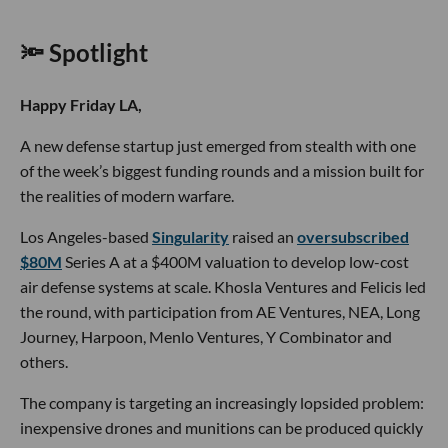
🔦 Spotlight
Happy Friday LA,
A new defense startup just emerged from stealth with one
of the week’s biggest funding rounds and a mission built for
the realities of modern warfare.
Los Angeles-based
Singularity
raised an
oversubscribed
$80M
Series A at a $400M valuation to develop low-cost
air defense systems at scale. Khosla Ventures and Felicis led
the round, with participation from AE Ventures, NEA, Long
Journey, Harpoon, Menlo Ventures, Y Combinator and
others.
The company is targeting an increasingly lopsided problem:
inexpensive drones and munitions can be produced quickly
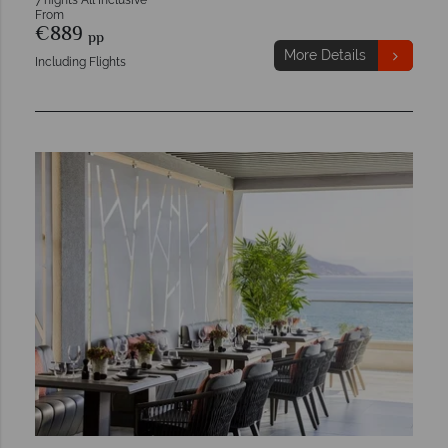
7 nights All Inclusive
From
€889
pp
More Details
Including Flights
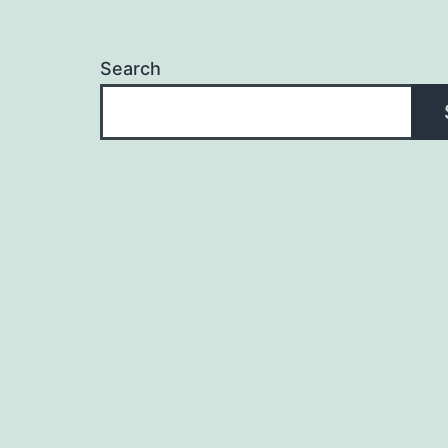
Search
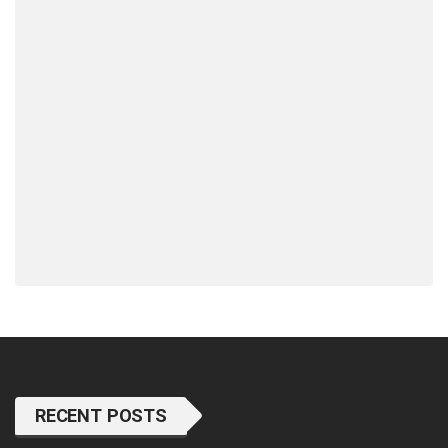
RECENT POSTS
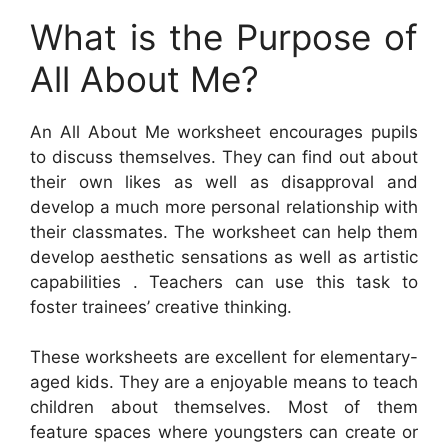
What is the Purpose of
All About Me?
An All About Me worksheet encourages pupils
to discuss themselves. They can find out about
their own likes as well as disapproval and
develop a much more personal relationship with
their classmates. The worksheet can help them
develop aesthetic sensations as well as artistic
capabilities . Teachers can use this task to
foster trainees’ creative thinking.
These worksheets are excellent for elementary-
aged kids. They are a enjoyable means to teach
children about themselves. Most of them
feature spaces where youngsters can create or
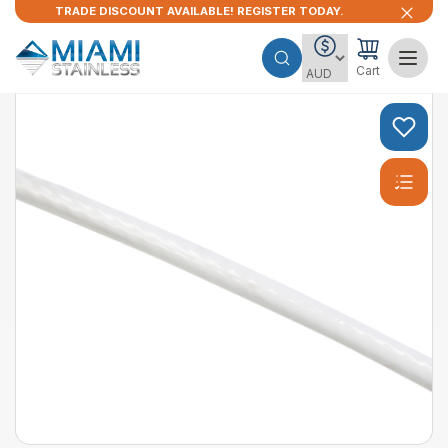
TRADE DISCOUNT AVAILABLE! REGISTER TODAY.
Cart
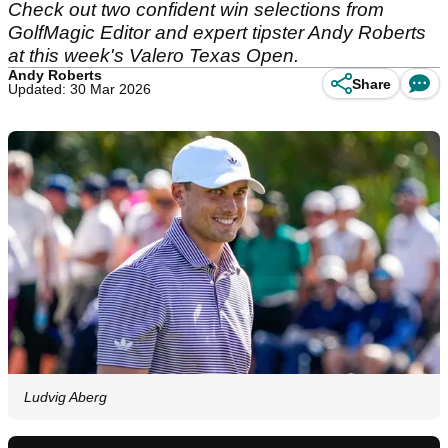
Check out two confident win selections from
GolfMagic Editor and expert tipster Andy Roberts
at this week's Valero Texas Open.
Andy Roberts
Share
Updated: 30 Mar 2026
Ludvig Aberg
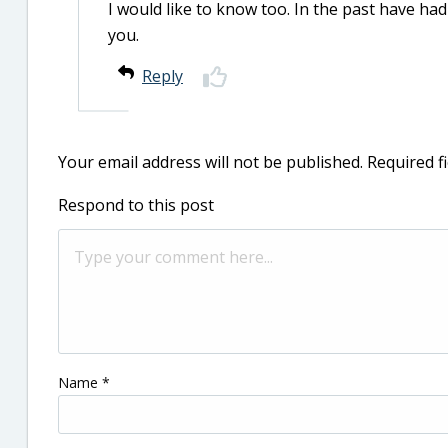
I would like to know too. In the past have ha
you.
Reply
Your email address will not be published.
Required f
Respond to this post
Name
*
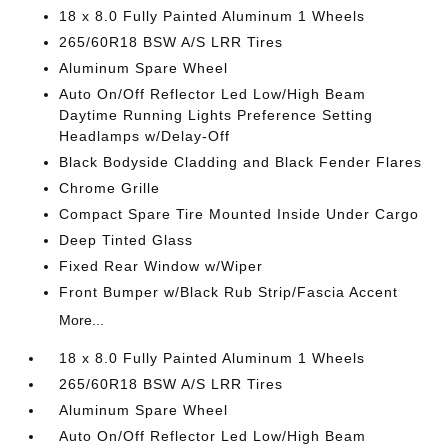
18 x 8.0 Fully Painted Aluminum 1 Wheels
265/60R18 BSW A/S LRR Tires
Aluminum Spare Wheel
Auto On/Off Reflector Led Low/High Beam
Daytime Running Lights Preference Setting
Headlamps w/Delay-Off
Black Bodyside Cladding and Black Fender Flares
Chrome Grille
Compact Spare Tire Mounted Inside Under Cargo
Deep Tinted Glass
Fixed Rear Window w/Wiper
Front Bumper w/Black Rub Strip/Fascia Accent
More...
18 x 8.0 Fully Painted Aluminum 1 Wheels
265/60R18 BSW A/S LRR Tires
Aluminum Spare Wheel
Auto On/Off Reflector Led Low/High Beam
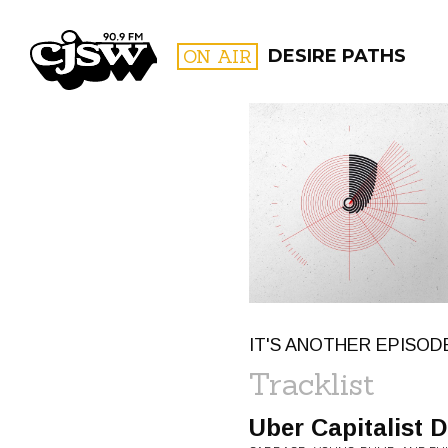
CJSW
ON AIR
DESIRE PATHS
FILTER BY:
PROGR
IT'S ANOTHER EPISOD
Tracklist
Uber Capitalist 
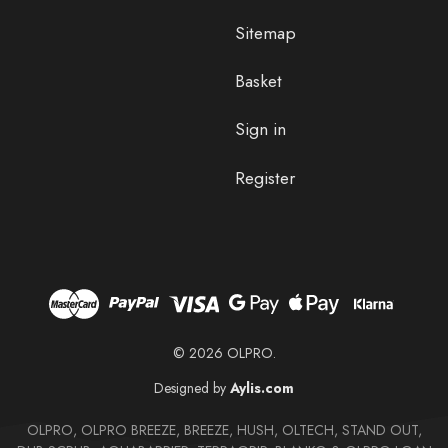
Sitemap
Basket
Sign in
Register
© 2026 OLPRO.
Designed by
Aylis.com
OLPRO, OLPRO BREEZE, BREEZE, HUSH, OLTECH, STAND OUT,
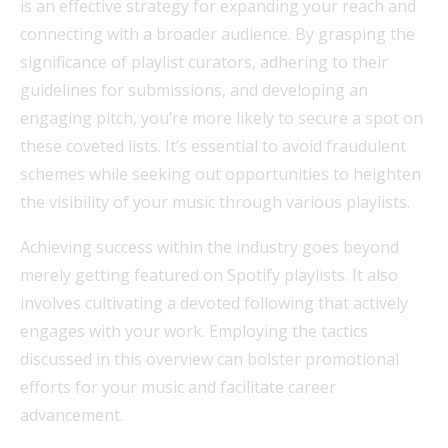
is an effective strategy for expanding your reach and
connecting with a broader audience. By grasping the
significance of playlist curators, adhering to their
guidelines for submissions, and developing an
engaging pitch, you’re more likely to secure a spot on
these coveted lists. It’s essential to avoid fraudulent
schemes while seeking out opportunities to heighten
the visibility of your music through various playlists.
Achieving success within the industry goes beyond
merely getting featured on Spotify playlists. It also
involves cultivating a devoted following that actively
engages with your work. Employing the tactics
discussed in this overview can bolster promotional
efforts for your music and facilitate career
advancement.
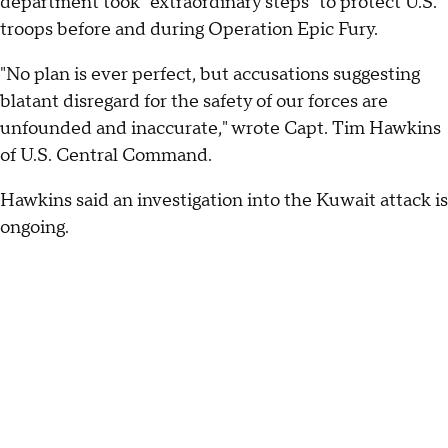
department took "extraordinary steps" to protect U.S.
troops before and during Operation Epic Fury.
"No plan is ever perfect, but accusations suggesting
blatant disregard for the safety of our forces are
unfounded and inaccurate," wrote Capt. Tim Hawkins
of U.S. Central Command.
Hawkins said an investigation into the Kuwait attack is
ongoing.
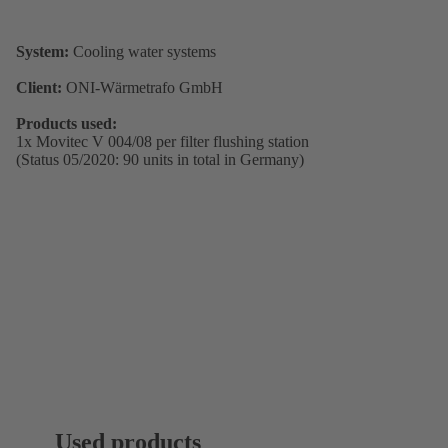
System:
Cooling water systems
Client:
ONI-Wärmetrafo GmbH
Products used:
1x Movitec V 004/08 per filter flushing station
(Status 05/2020: 90 units in total in Germany)
Used products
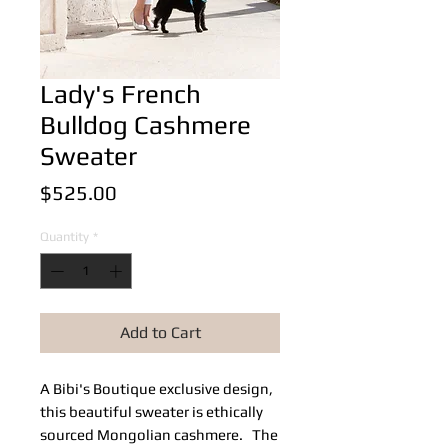
Lady's French
Bulldog Cashmere
Sweater
Price
$525.00
Quantity
*
Add to Cart
A Bibi's Boutique exclusive design,
this beautiful sweater is ethically
sourced Mongolian cashmere. The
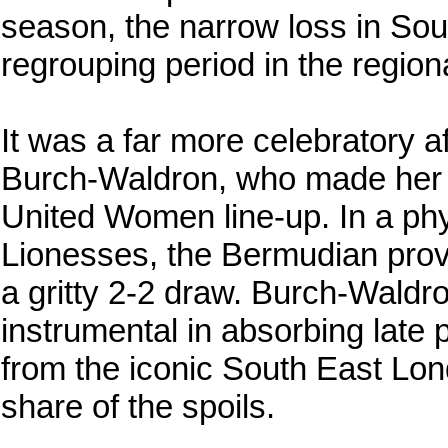
season, the narrow loss in So
regrouping period in the region
It was a far more celebratory 
Burch-Waldron, who made her l
United Women line-up. In a phy
Lionesses, the Bermudian provi
a gritty 2-2 draw. Burch-Waldr
instrumental in absorbing late 
from the iconic South East Lon
share of the spoils.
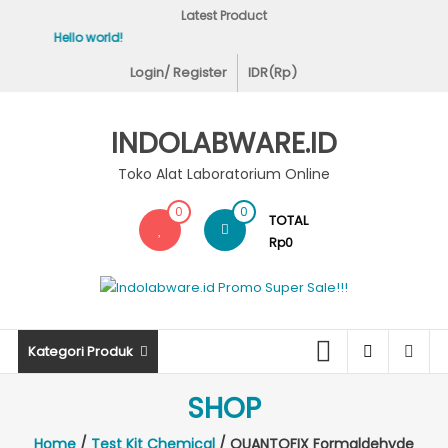
Skip
Latest Product
to
Hello world!
Covid-19 Test Labs
content
Login/ Register
IDR(Rp)
INDOLABWARE.ID
Toko Alat Laboratorium Online
0
0
TOTAL
Rp0
Kategori Produk
SHOP
Home
/
Test Kit Chemical
/ QUANTOFIX Formaldehyde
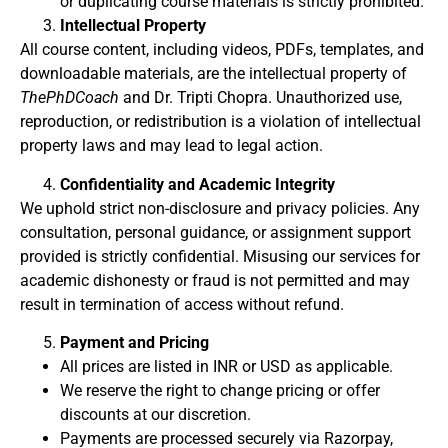
or duplicating course materials is strictly prohibited.
Intellectual Property
All course content, including videos, PDFs, templates, and
downloadable materials, are the intellectual property of
ThePhDCoach
and Dr. Tripti Chopra. Unauthorized use,
reproduction, or redistribution is a violation of intellectual
property laws and may lead to legal action.
Confidentiality and Academic Integrity
We uphold strict non-disclosure and privacy policies. Any
consultation, personal guidance, or assignment support
provided is strictly confidential. Misusing our services for
academic dishonesty or fraud is not permitted and may
result in termination of access without refund.
Payment and Pricing
All prices are listed in INR or USD as applicable.
We reserve the right to change pricing or offer
discounts at our discretion.
Payments are processed securely via Razorpay,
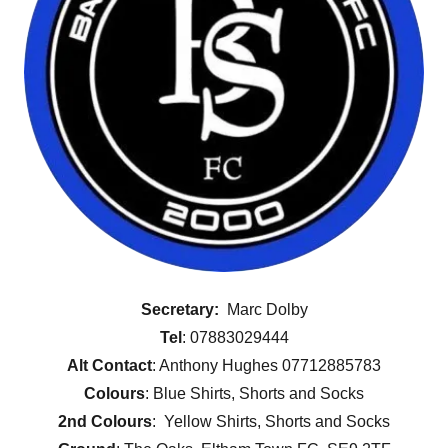
Secretary:
Marc Dolby
Tel
: 07883029444
Alt Contact
: Anthony Hughes 07712885783
Colours
: Blue Shirts, Shorts and Socks
2nd Colours
: Yellow Shirts, Shorts and Socks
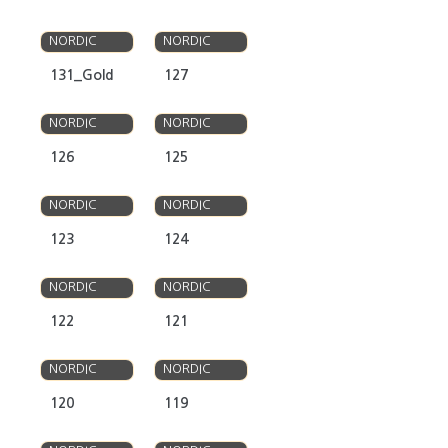
OLSO
OLSO
NORDIC
NORDIC
131_Gold
127
OLSO
OLSO
NORDIC
NORDIC
126
125
OLSO
OLSO
NORDIC
NORDIC
123
124
OLSO
OLSO
NORDIC
NORDIC
122
121
OLSO
OLSO
NORDIC
NORDIC
120
119
OLSO
OLSO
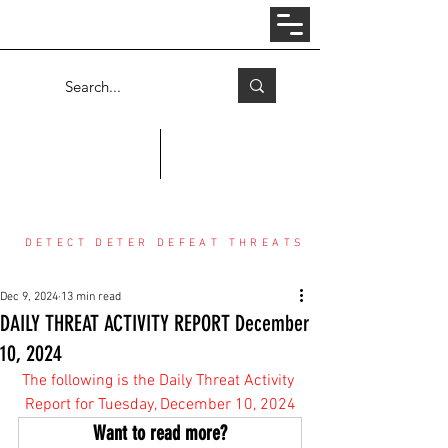
Log In
COUNTER THREAT CENTER
DETECT DETER DEFEAT THREATS
Dec 9, 2024
13 min read
DAILY THREAT ACTIVITY REPORT December
10, 2024
The following is the Daily Threat Activity 
Report for Tuesday, December 10, 2024
Want to read more?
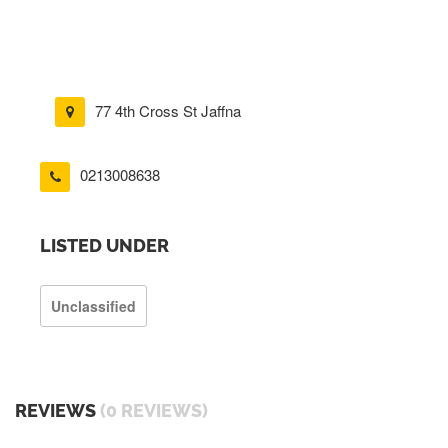
77 4th Cross St Jaffna
0213008638
LISTED UNDER
Unclassified
REVIEWS
(0 REVIEWS)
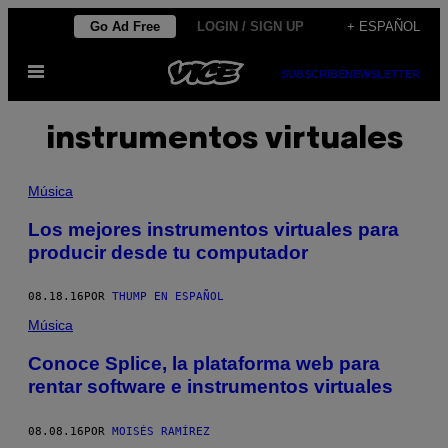
Saltar
Go Ad Free
LOGIN / SIGN UP
+ ESPAÑOL
al
Abrir
contenido
SUBSCRIBE
NEWSLETTER
Menú
instrumentos virtuales
Música
Los mejores instrumentos virtuales para
producir desde tu computador
08.18.16
POR
THUMP EN ESPAÑOL
Música
Conoce Splice, la plataforma web para
rentar software e instrumentos virtuales
08.08.16
POR
MOISÉS RAMÍREZ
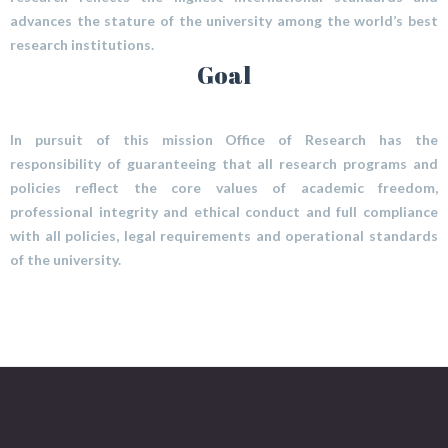
advances the stature of the university among the world’s best
research institutions.
Goal
In pursuit of this mission Office of Research has the
responsibility of guaranteeing that all research programs and
policies reflect the core values of academic freedom,
professional integrity and ethical conduct and full compliance
with all policies, legal requirements and operational standards
of the university.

____

- [What is being asked]
Rewrite the text of every page in the listing above, putting "heavily subscribed" in place of "oversubscribed" and keeping everything else the same. Leave the pictures out.

- [Response]
🔦 Spotlight
Happy Friday LA,
A new defense startup just emerged from stealth with one
of the week’s biggest funding rounds and a mission built for
the realities of modern warfare.
Los Angeles-based
Singularity
raised an
heavily subscribed
$80M
Series A at a $400M valuation to develop low-cost
air defense systems at scale. Khosla Ventures and Felicis led
the round, with participation from AE Ventures, NEA, Long
Journey, Harpoon, Menlo Ventures, Y Combinator and
others.
The company is targeting an increasingly lopsided problem:
inexpensive drones and munitions can be produced quickly
7 nights All Inclusive
From
€889
pp
More Details
Including Flights
Search
RECENT POSTS
What is the Purpose of
All About Me?
An All About Me worksheet encourages pupils
to discuss themselves. They can find out about
their own likes as well as disapproval and
develop a much more personal relationship with
their classmates. The worksheet can help them
develop aesthetic sensations as well as artistic
capabilities . Teachers can use this task to
foster trainees’ creative thinking.
These worksheets are excellent for elementary-
aged kids. They are a enjoyable means to teach
children about themselves. Most of them
feature spaces where youngsters can create or
TRADE DISCOUNT AVAILABLE! REGISTER TODAY.
Cart
Check out two confident win selections from
GolfMagic Editor and expert tipster Andy Roberts
at this week's Valero Texas Open.
Andy Roberts
Share
Updated: 30 Mar 2026
Ludvig Aberg
I would like to know too. In the past have ha
you.
Reply
Your email address will not be published.
Required f
Respond to this post
Name
*
18 x 8.0 Fully Painted Aluminum 1 Wheels
265/60R18 BSW A/S LRR Tires
Aluminum Spare Wheel
Auto On/Off Reflector Led Low/High Beam
Daytime Running Lights Preference Setting
Headlamps w/Delay-Off
Black Bodyside Cladding and Black Fender Flares
Chrome Grille
Compact Spare Tire Mounted Inside Under Cargo
Deep Tinted Glass
Fixed Rear Window w/Wiper
Front Bumper w/Black Rub Strip/Fascia Accent
More...
18 x 8.0 Fully Painted Aluminum 1 Wheels
265/60R18 BSW A/S LRR Tires
Aluminum Spare Wheel
Auto On/Off Reflector Led Low/High Beam
CJSW
ON AIR
DESIRE PATHS
FILTER BY:
PROGR
IT'S ANOTHER EPISOD
Tracklist
Uber Capitalist 
Sitemap
Basket
Sign in
Register
© 2026 OLPRO.
Designed by
Aylis.com
OLPRO, OLPRO BREEZE, BREEZE, HUSH, OLTECH, STAND OUT,
is an effective strategy for expanding your reach and
connecting with a broader audience. By grasping the
significance of playlist curators, adhering to their
guidelines for submissions, and developing an
engaging pitch, you’re more likely to secure a spot on
these coveted lists. It’s essential to avoid fraudulent
schemes while seeking out opportunities to heighten
the visibility of your music through various playlists.
Achieving success within the industry goes beyond
merely getting featured on Spotify playlists. It also
involves cultivating a devoted following that actively
engages with your work. Employing the tactics
discussed in this overview can bolster promotional
efforts for your music and facilitate career
advancement.
department took "extraordinary steps" to protect U.S.
troops before and during Operation Epic Fury.
"No plan is ever perfect, but accusations suggesting
blatant disregard for the safety of our forces are
unfounded and inaccurate," wrote Capt. Tim Hawkins
of U.S. Central Command.
Hawkins said an investigation into the Kuwait attack is
ongoing.
System:
Cooling water systems
Client:
ONI-Wärmetrafo GmbH
Products used:
1x Movitec V 004/08 per filter flushing station
(Status 05/2020: 90 units in total in Germany)
Used products
Lady's French
Bulldog Cashmere
Sweater
Price
$525.00
Quantity
*
Add to Cart
A Bibi's Boutique exclusive design,
this beautiful sweater is ethically
sourced Mongolian cashmere. The
season, the narrow loss in So
regrouping period in the region
It was a far more celebratory 
Burch-Waldron, who made her l
United Women line-up. In a phy
Lionesses, the Bermudian provi
a gritty 2-2 draw. Burch-Waldr
instrumental in absorbing late 
from the iconic South East Lon
share of the spoils.
Skip
Latest Product
to
Hello world!
Covid-19 Test Labs
content
Login/ Register
IDR(Rp)
INDOLABWARE.ID
Toko Alat Laboratorium Online
0
0
TOTAL
Rp0
Kategori Produk
SHOP
Home
/
Test Kit Chemical
/ QUANTOFIX Formaldehyde
or duplicating course materials is strictly prohibited.
Intellectual Property
All course content, including videos, PDFs, templates, and
downloadable materials, are the intellectual property of
ThePhDCoach
and Dr. Tripti Chopra. Unauthorized use,
reproduction, or redistribution is a violation of intellectual
property laws and may lead to legal action.
Confidentiality and Academic Integrity
We uphold strict non-disclosure and privacy policies. Any
consultation, personal guidance, or assignment support
provided is strictly confidential. Misusing our services for
academic dishonesty or fraud is not permitted and may
result in termination of access without refund.
Payment and Pricing
All prices are listed in INR or USD as applicable.
We reserve the right to change pricing or offer
discounts at our discretion.
Payments are processed securely via Razorpay,
Secretary:
Marc Dolby
Tel
: 07883029444
Alt Contact
: Anthony Hughes 07712885783
Colours
: Blue Shirts, Shorts and Socks
2nd Colours
: Yellow Shirts, Shorts and Socks
OLSO
OLSO
NORDIC
NORDIC
131_Gold
127
OLSO
OLSO
NORDIC
NORDIC
126
125
OLSO
OLSO
NORDIC
NORDIC
123
124
OLSO
OLSO
NORDIC
NORDIC
122
121
OLSO
OLSO
NORDIC
NORDIC
120
119
OLSO
OLSO
Log In
COUNTER THREAT CENTER
DETECT DETER DEFEAT THREATS
Dec 9, 2024
13 min read
DAILY THREAT ACTIVITY REPORT December
10, 2024
The following is the Daily Threat Activity 
Report for Tuesday, December 10, 2024
Want to read more?
77 4th Cross St Jaffna
0213008638
LISTED UNDER
Unclassified
REVIEWS
(0 REVIEWS)
Saltar
Go Ad Free
LOGIN / SIGN UP
+ ESPAÑOL
al
Abrir
contenido
SUBSCRIBE
NEWSLETTER
Menú
instrumentos virtuales
Música
Los mejores instrumentos virtuales para
producir desde tu computador
08.18.16
POR
THUMP EN ESPAÑOL
Música
Conoce Splice, la plataforma web para
rentar software e instrumentos virtuales
08.08.16
POR
MOISÉS RAMÍREZ
advances the stature of the university among the world’s best
research institutions.
Goal
In pursuit of this mission Office of Research has the
responsibility of guaranteeing that all research programs and
policies reflect the core values of academic freedom,
professional integrity and ethical conduct and full compliance
with all policies, legal requirements and operational standards
of the university.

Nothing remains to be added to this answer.